Tout d’abord, il est important de rappeler que légalement, l’intervention est la même en cas de harcèlement moral ou sexuel. La loi n’organise pas précisément le processus d’alerte et d’enquête. L’employeur est toujours légitime pour intervenir lui-même, mais il peut également confier cette enquête à un prestataire externe.
Afin de concilier les impératifs d’écoute, de neutralité, d’impartialité et de discrétion, l’enquêteur devra adopter une "posture de médiateur" et non de gendarme.
1. Prendre toute alerte au sérieux.
La jurisprudence n’impose plus l’utilisation du terme "harcèlement" pour intervenir. Une intervention est donc nécessaire lorsque le salarié fait part de son mal-être. Au titre de son obligation de sécurité, l’employeur devra donc traiter toute alerte avec la plus grande diligence.
Nul besoin de séparer trop vite les personnes si elles n’en expriment pas ce souhait. Si on les sépare trop vite, même à titre conservatoire, il sera d’autant plus difficile de les faire retravailler ensemble par la suite, si les accusations ne sont pas fondées. La séparation immédiate n’est justifiée qu’en cas de danger grave et immédiat, ce qui est rarement le cas en pratique. Avant d’aller trop vite, il faut donc ouvrir une première étape d’écoute et d’orientation.

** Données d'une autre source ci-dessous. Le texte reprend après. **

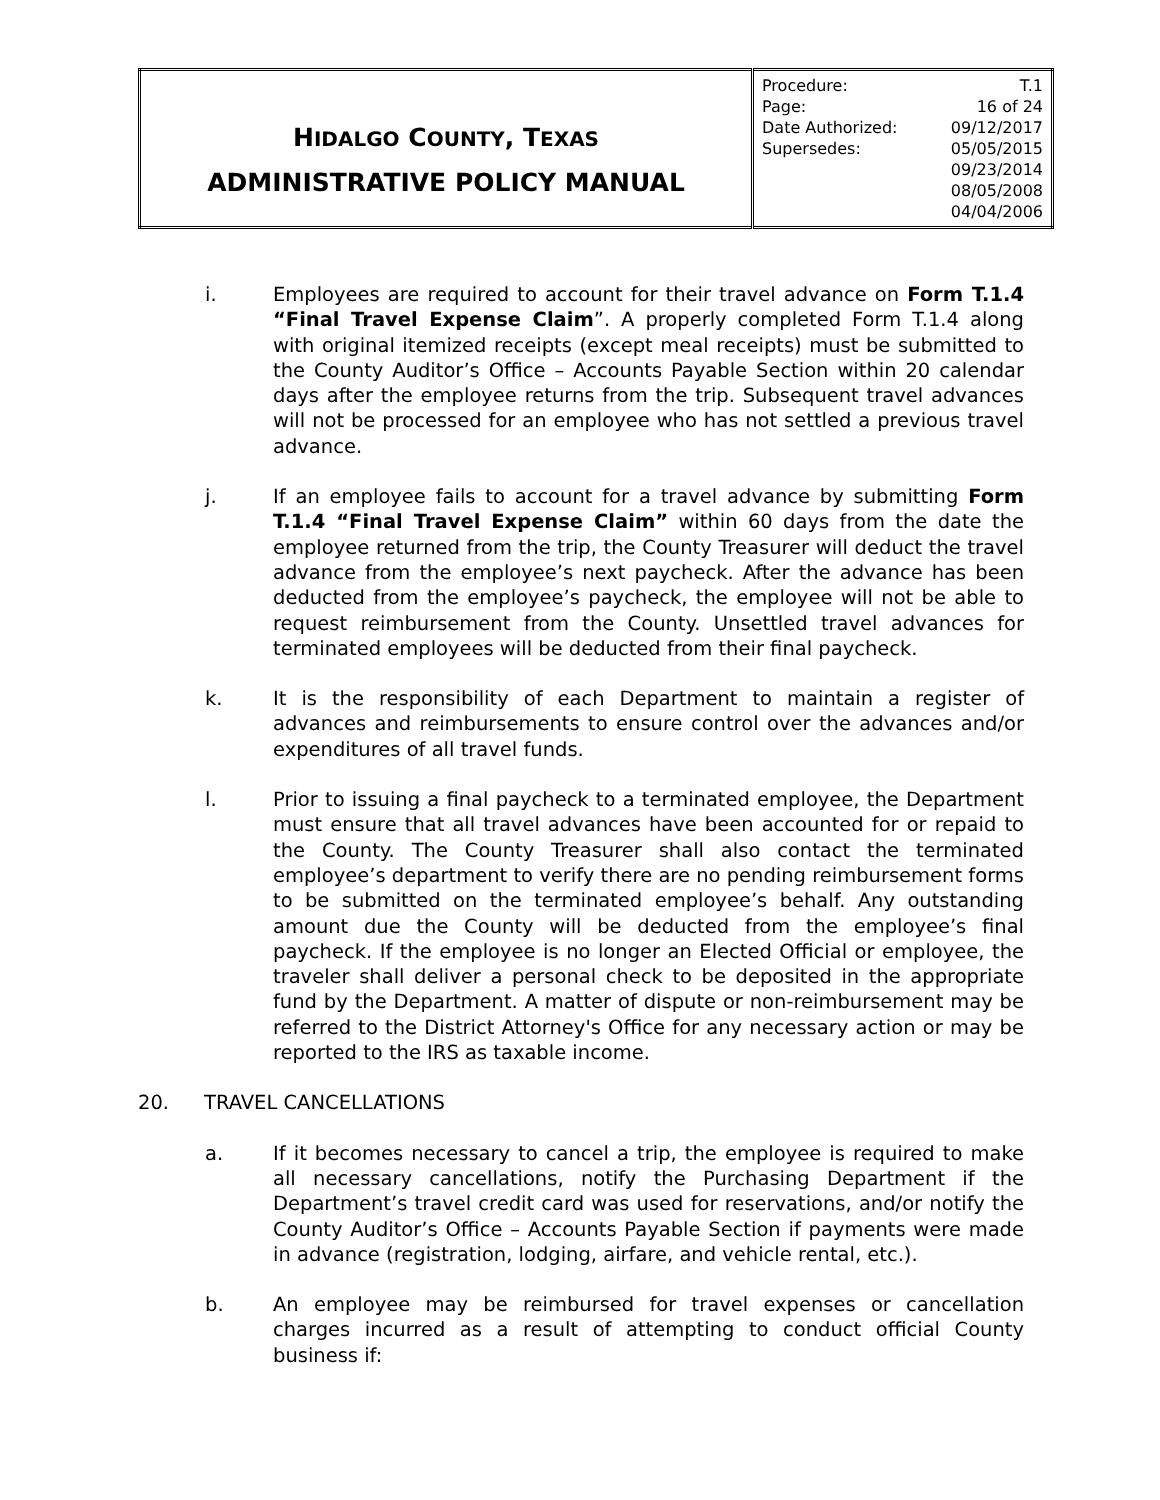| H IDALGO C OUNTY , T EXAS ADMINISTRATIVE POLICY MANUAL | / Procedure: / T.1 / / Page: / 16 of 24 / / Date Authorized: / 09/12/2017 / / Supersedes: / 05/05/2015 09/23/2014 08/05/2008 04/04/2006 / |
i. Employees are required to account for their travel advance on Form T.1.4 “Final Travel Expense Claim”. A properly completed Form T.1.4 along with original itemized receipts (except meal receipts) must be submitted to the County Auditor’s Office – Accounts Payable Section within 20 calendar days after the employee returns from the trip. Subsequent travel advances will not be processed for an employee who has not settled a previous travel advance.
j. If an employee fails to account for a travel advance by submitting Form T.1.4 “Final Travel Expense Claim” within 60 days from the date the employee returned from the trip, the County Treasurer will deduct the travel advance from the employee’s next paycheck. After the advance has been deducted from the employee’s paycheck, the employee will not be able to request reimbursement from the County. Unsettled travel advances for terminated employees will be deducted from their final paycheck.
k. It is the responsibility of each Department to maintain a register of advances and reimbursements to ensure control over the advances and/or expenditures of all travel funds.
l. Prior to issuing a final paycheck to a terminated employee, the Department must ensure that all travel advances have been accounted for or repaid to the County. The County Treasurer shall also contact the terminated employee’s department to verify there are no pending reimbursement forms to be submitted on the terminated employee’s behalf. Any outstanding amount due the County will be deducted from the employee’s final paycheck. If the employee is no longer an Elected Official or employee, the traveler shall deliver a personal check to be deposited in the appropriate fund by the Department. A matter of dispute or non-reimbursement may be referred to the District Attorney's Office for any necessary action or may be reported to the IRS as taxable income.
20. TRAVEL CANCELLATIONS
a. If it becomes necessary to cancel a trip, the employee is required to make all necessary cancellations, notify the Purchasing Department if the Department’s travel credit card was used for reservations, and/or notify the County Auditor’s Office – Accounts Payable Section if payments were made in advance (registration, lodging, airfare, and vehicle rental, etc.).
b. An employee may be reimbursed for travel expenses or cancellation charges incurred as a result of attempting to conduct official County business if:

2. Écouter l’auteur de l’alerte.
La première chose à faire et d’accorder une écoute attentive et respectueuse à la personne qui rapporte l’alerte d’un ressenti de harcèlement. Permettez-lui de s’exprimer librement, sans jugement et assurez-lui que vous prenez ses préoccupations au sérieux. À ce stade, il est impératif de se focaliser sur son ressenti et pas nécessairement sur la qualification juridique du harcèlement. Rester neutre et ne qualifiez pas vous-même la situation de "harcèlement" de manière trop catégorique.
Avec la victime, il est important d’analyser les suites à donner et avec son accord de vérifier le format de l’intervention. Une enquête doit être adaptée et ajuster afin qu’elle ne produise pas plus de souffrance et de rancœur. Déterminer l’objectif et les attentes de la victime.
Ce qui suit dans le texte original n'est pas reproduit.